Michael Vadon/Wikimedia Commons

Donald Trump said this about Ben Carson, a rival for the Republican nomination :

He was a doctor, perhaps an OK doctor, by the way.

The trope usually goes by Pope’s phrase “damning with faint praise”, but I’m sure RBC readers do not need reminding that its technical Greek name in rhetoric is diasyrm.

The put-down is feeble. You can’t take away from Dr. Ben Carson his outstanding medical qualifications and stellar career. He headed the department of paediatric neurosurgery at the teaching hospital of Johns Hopkins, which likes to think of itself as the best medical school in the world, possibly with reason. It is a great tragedy that in his very last operation in Baltimore before leaving medicine for politics, Dr. Carson heroically donated to his patient half the grey cells in his cerebral cortex.

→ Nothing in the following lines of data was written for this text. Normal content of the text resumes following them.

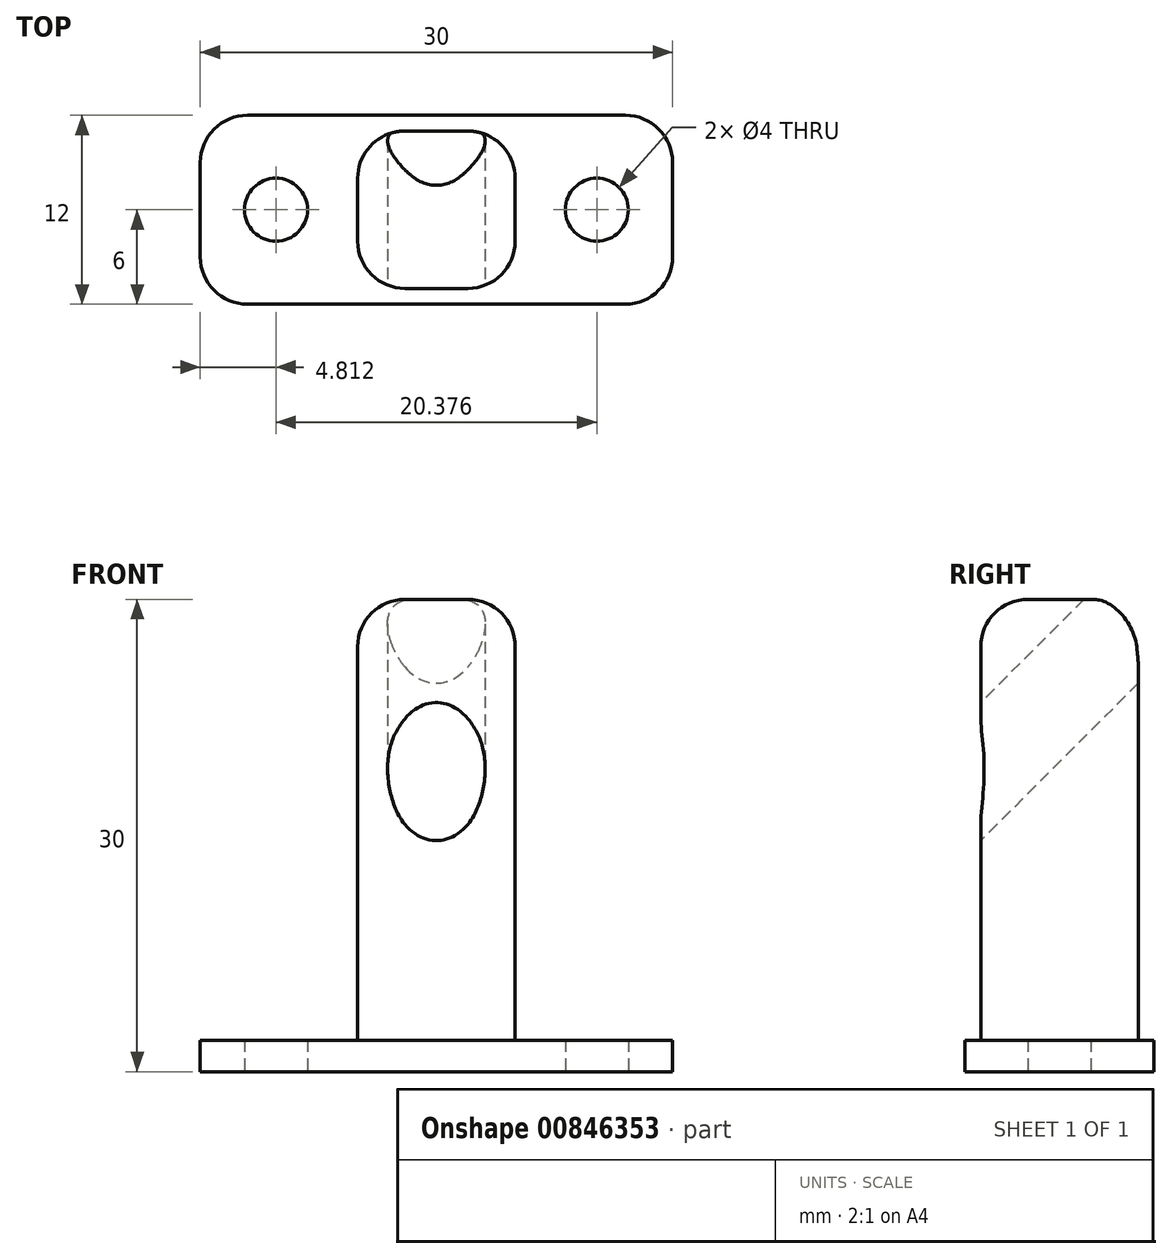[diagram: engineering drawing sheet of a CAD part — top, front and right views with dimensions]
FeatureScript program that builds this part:
annotation { "Feature Type Name" : "Feature", "Feature Type Description" : "" }
export const myFeature = defineFeature(function(context is Context, id is Id, definition is map)
    precondition{}
    {
        {
            var Q0;
            Q0=qCreatedBy(makeId("Top.planeOp"),FACE);
            var sketch = newSketch(context, id + "F0", { "sketchPlane" : qUnion([Q0])});
            skLineSegment(sketch, "E0.bottom", {"start": v(15, -6) * mm, "end": v(-15, -6) * mm});
            skLineSegment(sketch, "E0.top", {"start": v(15, 6) * mm, "end": v(-15, 6) * mm});
            skLineSegment(sketch, "E0.left", {"start": v(15, -6) * mm, "end": v(15, 6) * mm});
            skLineSegment(sketch, "E0.right", {"start": v(-15, -6) * mm, "end": v(-15, 6) * mm});
            skPoint(sketch, "E0.middle", {"position": v(0, 0) * mm});
            skLineSegment(sketch, "E1.bottom", {"start": v(5, -5) * mm, "end": v(-5, -5) * mm});
            skLineSegment(sketch, "E1.top", {"start": v(5, 5) * mm, "end": v(-5, 5) * mm});
            skLineSegment(sketch, "E1.left", {"start": v(5, -5) * mm, "end": v(5, 5) * mm});
            skLineSegment(sketch, "E1.right", {"start": v(-5, -5) * mm, "end": v(-5, 5) * mm});
            skCircle(sketch, "E2", {"center": v(-10.19, 0) * mm, "radius": 2 * mm});
            skCircle(sketch, "E3.MirrorC", {"center": v(10.19, 0) * mm, "radius": 2 * mm});
            skSolve(sketch);
        }
        {
            var Q0;
            Q0=makeQuery(id+"F0.imprint","IMPRINT",FACE,{"disambiguationData":[TD([[makeQuery(id+"F0.imprint","IMPRINT",EDGE,{"derivedFrom":sQuery(id+"F0.wireOp",EDGE,"E0.bottom")}),-1.0]])]});
            var Q1;
            Q1=makeQuery(id+"F0.imprint","IMPRINT",FACE,{"disambiguationData":[TD([[makeQuery(id+"F0.imprint","IMPRINT",EDGE,{"derivedFrom":sQuery(id+"F0.wireOp",EDGE,"E1.bottom")}),-1.0]])]});
            extrude(context, id + "F1", {"entities" : qUnion([Q0, Q1]), "depth" : 2 * mm, "offsetDistance" : 25 * mm});
        }
        {
            var Q0;
            Q0=makeQuery(id+"F0.imprint","IMPRINT",FACE,{"disambiguationData":[TD([[makeQuery(id+"F0.imprint","IMPRINT",EDGE,{"derivedFrom":sQuery(id+"F0.wireOp",EDGE,"E1.bottom")}),-1.0]])]});
            extrude(context, id + "F2", {"entities" : qUnion([Q0]), "operationType" : NewBodyOperationType.ADD, "depth" : 30 * mm, "offsetDistance" : 25 * mm});
        }
        {
            var Q0;
            Q0=makeQuery(id+"F1.opExtrude","SWEPT_EDGE",EDGE,{"disambiguationData":[OSD([sQuery(id+"F0.wireOp",EDGE,"E0.bottom"),sQuery(id+"F0.wireOp",EDGE,"E0.right")])]});
            var Q1;
            Q1=makeQuery(id+"F2.opExtrude","SWEPT_EDGE",EDGE,{"disambiguationData":[OSD([sQuery(id+"F0.wireOp",EDGE,"E1.bottom"),sQuery(id+"F0.wireOp",EDGE,"E1.right")])]});
            var Q2;
            Q2=makeQuery(id+"F2.opExtrude","SWEPT_EDGE",EDGE,{"disambiguationData":[OSD([sQuery(id+"F0.wireOp",EDGE,"E1.bottom"),sQuery(id+"F0.wireOp",EDGE,"E1.left")])]});
            var Q3;
            Q3=makeQuery(id+"F2.opExtrude","SWEPT_EDGE",EDGE,{"disambiguationData":[OSD([sQuery(id+"F0.wireOp",EDGE,"E1.top"),sQuery(id+"F0.wireOp",EDGE,"E1.left")])]});
            var Q4;
            Q4=makeQuery(id+"F1.opExtrude","SWEPT_EDGE",EDGE,{"disambiguationData":[OSD([sQuery(id+"F0.wireOp",EDGE,"E0.bottom"),sQuery(id+"F0.wireOp",EDGE,"E0.left")])]});
            var Q5;
            Q5=makeQuery(id+"F1.opExtrude","SWEPT_EDGE",EDGE,{"disambiguationData":[OSD([sQuery(id+"F0.wireOp",EDGE,"E0.top"),sQuery(id+"F0.wireOp",EDGE,"E0.left")])]});
            var Q6;
            Q6=makeQuery(id+"F2.opExtrude","SWEPT_EDGE",EDGE,{"disambiguationData":[OSD([sQuery(id+"F0.wireOp",EDGE,"E1.top"),sQuery(id+"F0.wireOp",EDGE,"E1.right")])]});
            var Q7;
            Q7=makeQuery(id+"F1.opExtrude","SWEPT_EDGE",EDGE,{"disambiguationData":[OSD([sQuery(id+"F0.wireOp",EDGE,"E0.top"),sQuery(id+"F0.wireOp",EDGE,"E0.right")])]});
            var Q8;
            Q8=makeQuery(id+"F2.opExtrude","CAP_EDGE",EDGE,{"disambiguationData":[OSD([sQuery(id+"F0.wireOp",EDGE,"E1.left")])],"isStart":false});
            var Q9;
            Q9=makeQuery(id+"F2.opExtrude","CAP_EDGE",EDGE,{"disambiguationData":[OSD([sQuery(id+"F0.wireOp",EDGE,"E1.top")])],"isStart":false});
            var Q10;
            Q10=makeQuery(id+"F2.opExtrude","CAP_EDGE",EDGE,{"disambiguationData":[OSD([sQuery(id+"F0.wireOp",EDGE,"E1.right")])],"isStart":false});
            var Q11;
            Q11=makeQuery(id+"F2.opExtrude","CAP_EDGE",EDGE,{"disambiguationData":[OSD([sQuery(id+"F0.wireOp",EDGE,"E1.bottom")])],"isStart":false});
            fillet(context, id + "F3", {"entities" : qUnion([Q0, Q1, Q2, Q3, Q4, Q5, Q6, Q7, Q8, Q9, Q10, Q11]), "radius" : 3 * mm, "tangentPropagation" : true, "allowEdgeOverflow" : false});
        }
        {
            var Q0;
            Q0=makeQuery(id+"F1.opExtrude","CAP_EDGE",EDGE,{"disambiguationData":[OSD([sQuery(id+"F0.wireOp",EDGE,"E0.bottom")])],"isStart":true});
            cPlane(context, id + "F4", {"entities" : qUnion([Q0]), "cplaneType" : CPlaneType.LINE_ANGLE, "offset" : 25 * mm, "angle" : 45 * degree, "oppositeDirection" : true, "width" : 150 * mm, "height" : 150 * mm});
        }
        {
            var Q0;
            Q0=qCreatedBy(id+"F4.planeOp",FACE);
            var sketch = newSketch(context, id + "F5", { "sketchPlane" : qUnion([Q0])});
            skCircle(sketch, "E4", {"center": v(0, 17.01) * mm, "radius": 3.1 * mm});
            skSolve(sketch);
        }
        {
            var Q0;
            Q0=makeQuery(id+"F5.imprint","IMPRINT",FACE,{"disambiguationData":[TD([[makeQuery(id+"F5.imprint","IMPRINT",EDGE,{"derivedFrom":sQuery(id+"F5.wireOp",EDGE,"E4")}),1.0]])]});
            extrude(context, id + "F6", {"entities" : qUnion([Q0]), "operationType" : NewBodyOperationType.REMOVE, "oppositeDirection" : true, "depth" : 100 * mm, "offsetDistance" : 25 * mm});
        }
    });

It is Donald Trump‘s pathological vanity – he is in textbooks  as an example of narcissism – that makes him far more vulnerable to diasyrm. Readers are invited to supply examples. To get you going, a better jibe from Lloyd George:

[Neville Chamberlain] would make a good Lord Mayor of Birmingham in a lean year.

My suggestions:

  • Donald Trump has demonstrated far greater acumen as an investor than Bernie Madoff.
  • Donald Trump is magnetically attractive to women, for six months.
  • Trump’s dramatic hairdo would assure him a future as a hairstyling model for the leading trade magazine in North Korea.
  • Trump regularly demonstrates his superior people-management skills in firing no-hopers on reality TV shows.
  • Donald has never, ever had sex with a pig.

Entrants please remember the praise part. Straight insults do not count, however ingenious and deserved. Example: at Oxford, I once heard the young Quentin Hogg described as “a shining wit, as Dr. Spooner might have said”.